-- Start of SOURCE EXCERPT --
Monday, October 21st, 2019 – Mercure Hotel, Perth, WA to Widgiemooltha Roadhouse, WA.
Distance traveled 658 km (the longest of all)
Once again, we woke early. Our body clocks were in synchronisation with the sun, which, perversely, meant they were out of synchronisation with the time in Perth.
We went early to breakfast, which in the Mercure was most pleasant and realised as we ate it, that we were at the “high-water mark” of our trip. A strange thought, maybe, but a true one. We grabbed our stuff and left. Lucie strapped our red bag to the backrest and carefully inserted a thick brochure from the Mercure between it and the number plate. Watching, I knew that when I threw my leg over the saddle, every centimetre we then moved would, effectively, take us a centimetre closer to our home. We started up and moved off, threading through the early-morning “rush-hour” traffic. As we crossed the Swan river, I caught my final glimpse of the WACA and then we turned north-east towards the outback.
From relatively luxurious accommodation, we were now “on the road again“, but to continue that musical reference, the heat was anything but canned.
-- End of SOURCE EXCERPT --
-- Start of EXCERPTED RECORDS --
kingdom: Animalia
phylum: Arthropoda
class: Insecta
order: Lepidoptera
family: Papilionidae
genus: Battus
-- End of EXCERPTED RECORDS --
SET PROBLEM A: According to the travel diary excerpt, what distance was traveled from the Mercure Hotel to Widgiemooltha Roadhouse?
SET PROBLEM B: List every word or phrase that the travel diary excerpt places inside quotation marks.
SET PROBLEM C: Reproduce the travel diary excerpt from "Monday, October 21st, 2019" up to and including "time in Perth.".

TASK RESULT A: 658 km, the longest of all.

TASK RESULT B:
- high-water mark
- rush-hour
- on the road again

TASK RESULT C:
Monday, October 21st, 2019 – Mercure Hotel, Perth, WA to Widgiemooltha Roadhouse, WA.
Distance traveled 658 km (the longest of all)
Once again, we woke early. Our body clocks were in synchronisation with the sun, which, perversely, meant they were out of synchronisation with the time in Perth.